At some point between the first detailed Ordnance Survey mapping of the nineteenth century and the present day, this one effectively vanished from view. It does not appear on the 1840 edition of the OSi six-inch map, which suggests it was already inconspicuous or unrecognised at that early stage of systematic surveying. By contrast, the later OSi twenty-five-inch map does record it, depicting a horseshoe-shaped area measuring roughly 18 metres northeast to southwest and 15 metres northwest to southeast, enclosed by a low bank running from east around through south and west to north, and open at the northeast. That horseshoe form is entirely typical of the monument type. When the Archaeological Survey of Ireland visited in 2007, however, they recorded no surface remains visible. Subsequent orthophotography from the OSi, covering the period 2005 to 2012, shows nothing, and Google Earth imagery from both November 2018 and September 2020 is equally blank.
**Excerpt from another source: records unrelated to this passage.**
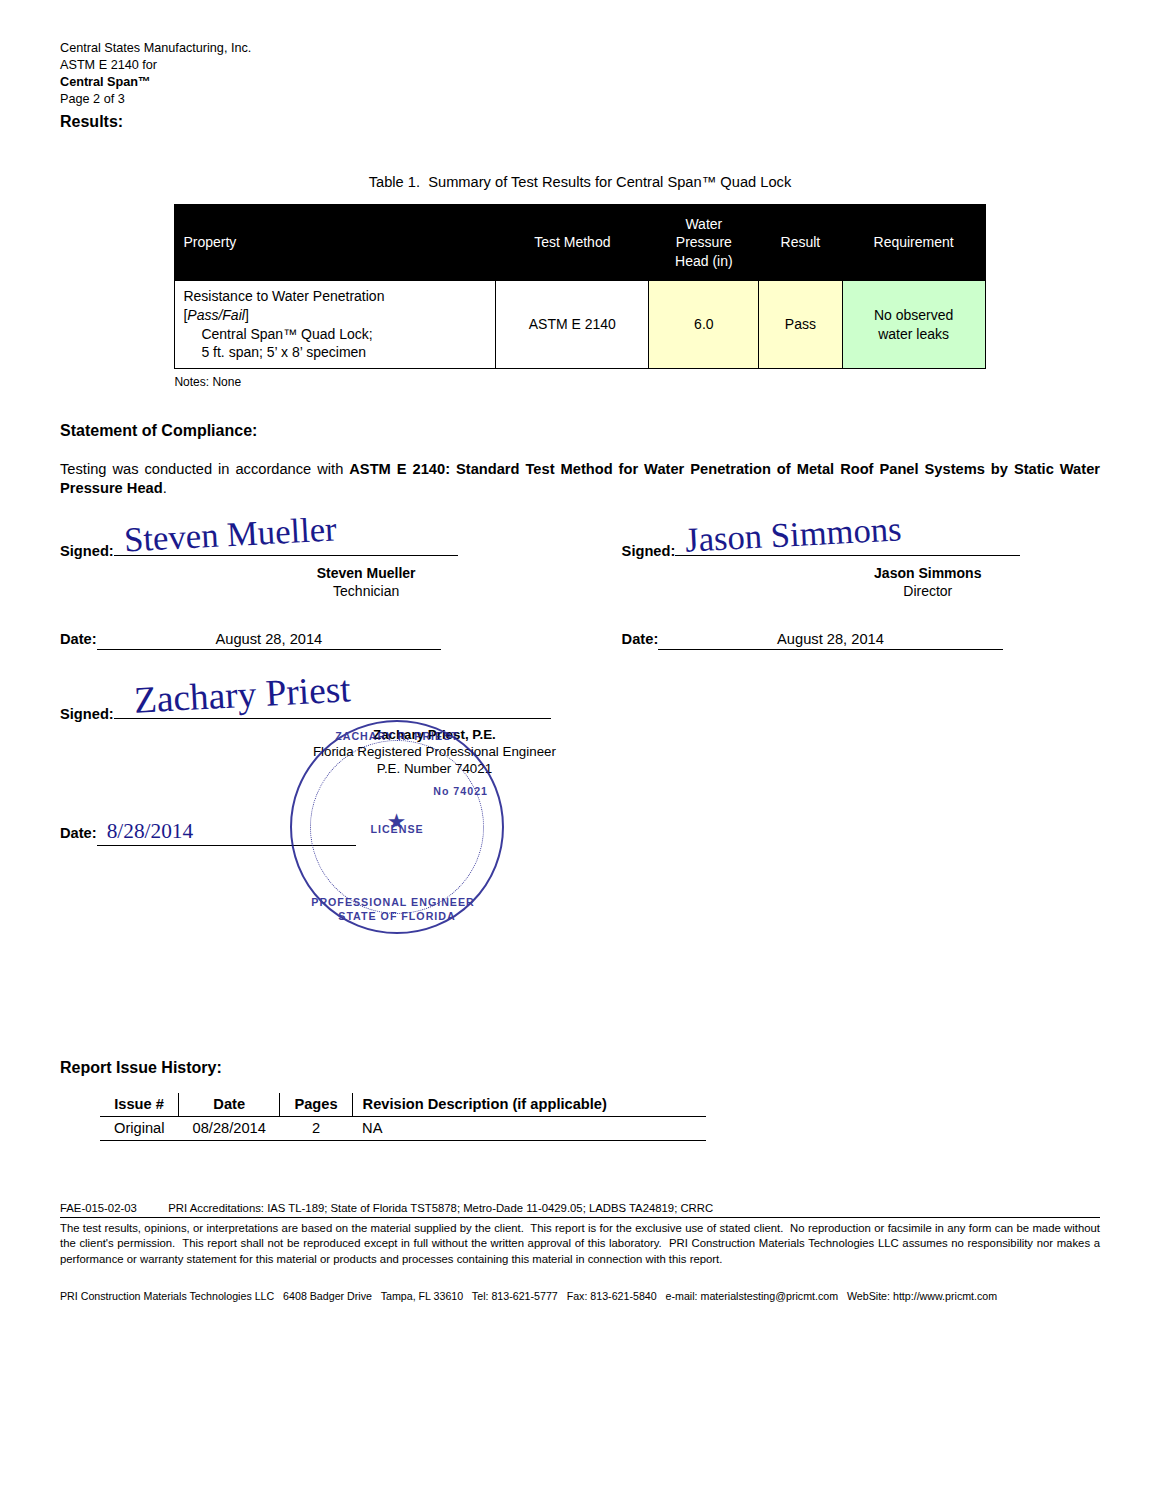Central States Manufacturing, Inc.
ASTM E 2140 for
Central Span™
Page 2 of 3
Results:
Table 1. Summary of Test Results for Central Span™ Quad Lock
| Property | Test Method | Water Pressure Head (in) | Result | Requirement |
| --- | --- | --- | --- | --- |
| Resistance to Water Penetration [ Pass/Fail ] Central Span™ Quad Lock; 5 ft. span; 5’ x 8’ specimen | ASTM E 2140 | 6.0 | Pass | No observed water leaks |
Notes: None
Statement of Compliance:
Testing was conducted in accordance with ASTM E 2140: Standard Test Method for Water Penetration of Metal Roof Panel Systems by Static Water Pressure Head.
Signed: Steven Mueller
Steven Mueller
Technician
Signed: Jason Simmons
Jason Simmons
Director
Date: August 28, 2014
Date: August 28, 2014
Signed: Zachary Priest
Zachary Priest, P.E.
Florida Registered Professional Engineer
P.E. Number 74021
ZACHARY R. PRIEST
LICENSE
No 74021
★
PROFESSIONAL ENGINEER STATE OF FLORIDA
Date: 8/28/2014
Report Issue History:
| Issue # | Date | Pages | Revision Description (if applicable) |
| --- | --- | --- | --- |
| Original | 08/28/2014 | 2 | NA |
FAE-015-02-03 PRI Accreditations: IAS TL-189; State of Florida TST5878; Metro-Dade 11-0429.05; LADBS TA24819; CRRC
The test results, opinions, or interpretations are based on the material supplied by the client. This report is for the exclusive use of stated client. No reproduction or facsimile in any form can be made without the client's permission. This report shall not be reproduced except in full without the written approval of this laboratory. PRI Construction Materials Technologies LLC assumes no responsibility nor makes a performance or warranty statement for this material or products and processes containing this material in connection with this report.
PRI Construction Materials Technologies LLC 6408 Badger Drive Tampa, FL 33610 Tel: 813-621-5777 Fax: 813-621-5840 e-mail: materialstesting@pricmt.com WebSite: http://www.pricmt.com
The site sits in reclaimed pasture just north of a field boundary running northwest to southeast, and approximately 110 metres southwest of the townland boundary with Knockderk.
There is, practically speaking, nothing to see here now. The ground has been smoothed by agricultural improvement, and whatever slight earthwork once marked the spot has been absorbed into ordinary farmland. What makes it worth noting is precisely that arc of documentation: recorded, then lost to the eye, then surveyed and found absent, then confirmed absent again across multiple subsequent images. For anyone interested in monument survival and landscape change rather than in visible ruins, the Ballynagreanagh fulacht fia is an instructive case. The reclaimed pasture gives no hint of what the maps once showed, and without the paper record the site would simply not exist in any practical sense at all.